Governance: apex co-op bylaws require external audit, public annual report, and a 30%-women board quorum.
Donor alignment
The project maps tightly to common donor priorities — gender equality (women lead the processing layer, not the production layer alone), climate-resilient agriculture (cashew is the best dry-zone tree-crop choice we have), inclusive economic growth (Tamil-Muslim-Sinhala co-op governance), and inclusive trade (small-grade kernel niche that doesn't compete with major exporters).
For Canada specifically: cashew imports into Canada have grown faster than overall tree-nut imports for the last five years. The organic-snacking-nuts segment is the relevant beachhead. The project's certified-organic timeline (Y4) lines up with that buyer profile.
Risks & mitigation
| Category | Risk | L | I | Mitigation |
|---|---|---|---|---|
| Market | Off-take buyer withdraws or price collapse | 3 | 4 | Forward 3-year offtake contracts with EU + Canadian buyers; apex co-op holds 18-month price reserve; small-grade niche reduces head-on competition with India/Vietnam. |
| Climate | Drought / flood / cyclone disrupting implementation | 3 | 3 | Cashew is dry-zone-adapted; intercrop pulses cushion drought years; insurance budget retained for cyclone damage. |
| Land | Land tenure disputes blocking infrastructure siting | 3 | 4 | Title and tenure verification on every parcel before planting; project will not enable land claims with unresolved displacement disputes. |
| Gender | Backlash against women-led activities in conservative GNDs | 2 | 3 | Pre-recruitment FPIC with male household members in conservative GNDs; child-care voucher built into processing-unit operating cost. |
| Financial | Microfinance over-indebtedness undermining beneficiary uptake | 3 | 3 | Microfinance debt audit done at enrolment; project will not enrol households servicing >40% income-to-debt ratio without restructuring path. |
Scalability & replication
Two things scale, one thing doesn't.
What scales: the processing model (any 240 t/year unit can be replicated in Mannar, Anuradhapura, Puttalam dry zones with the same machinery package and SOP), and the apex-cooperative export model.
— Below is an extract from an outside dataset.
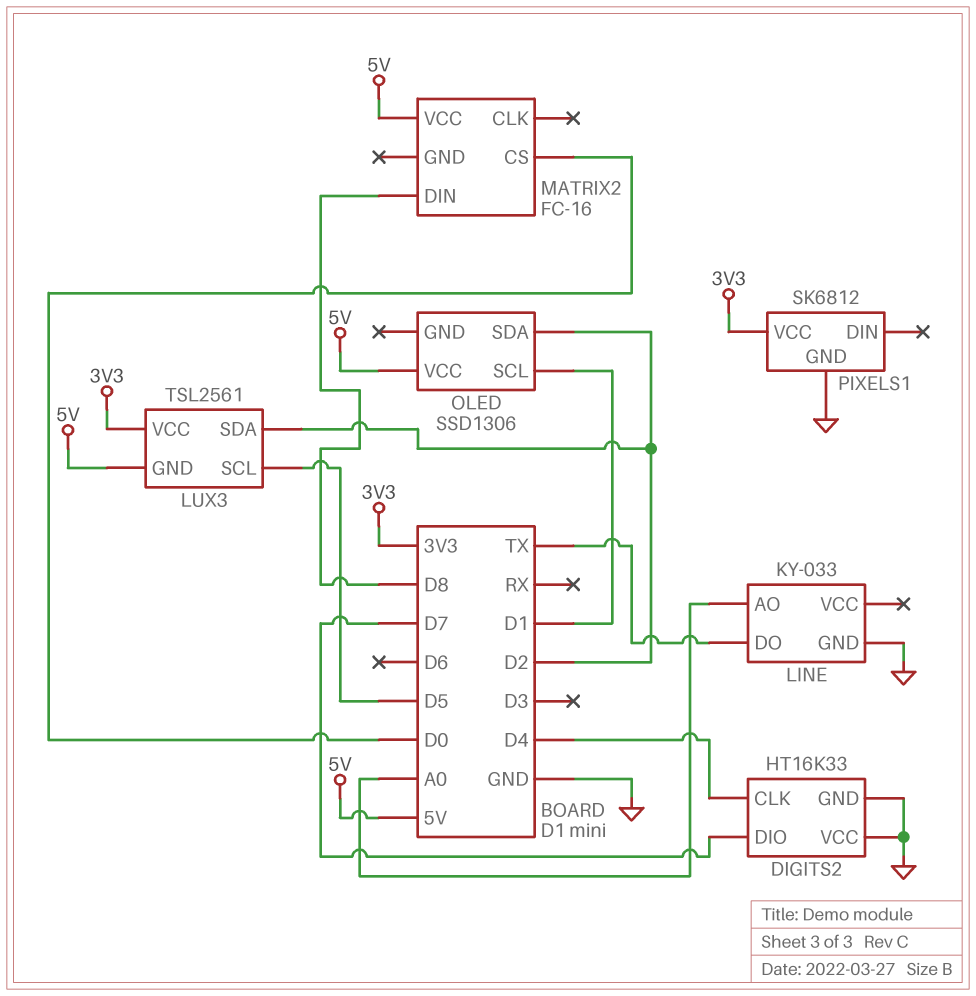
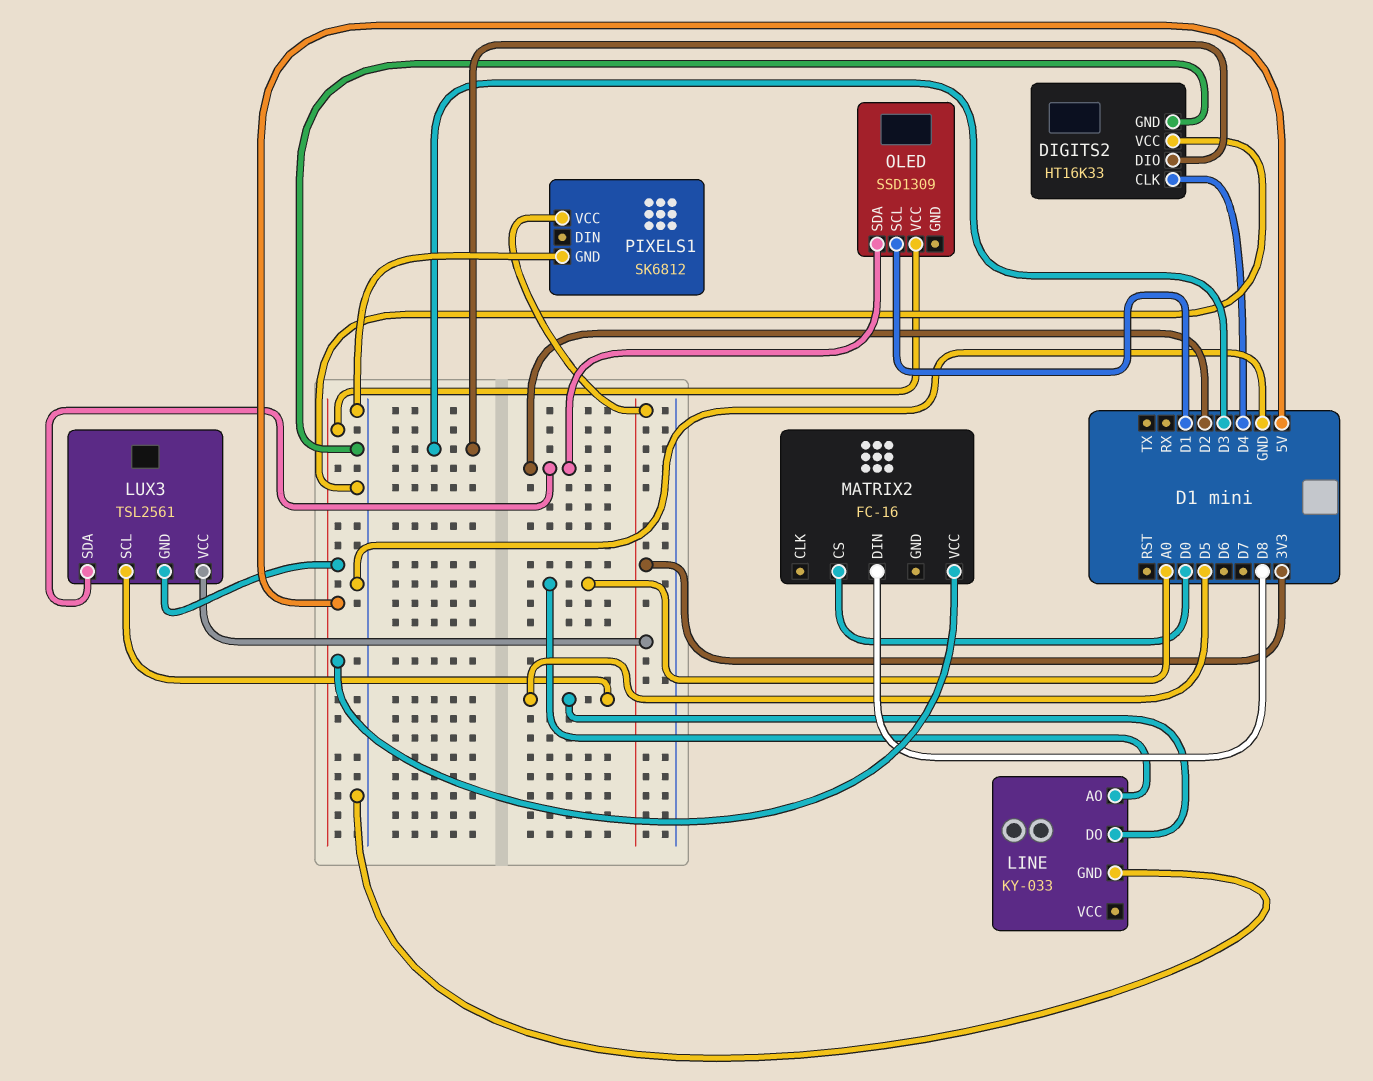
DIGITS2 pin DIO: D7 -> D3
LINE pin DO: TX -> D5
OLED: SSD1306 -> SSD1309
What scales partially: the planting protocol — different soils need different rootstock combinations. The Ampara DL2 protocol won't work unchanged in Mannar's DL1f.
What doesn't scale neatly: the women's processing employment model. It works in Sammanthurai because of a specific co-op governance culture and supportive Pradeshiya Sabha. Replicating it elsewhere needs a year of social mapping first. Honest about that.
Replication plan: at programme end, package the SOP, training curriculum and apex-co-op bylaws as open-source assets and offer them to Department of Export Agriculture for nationwide use.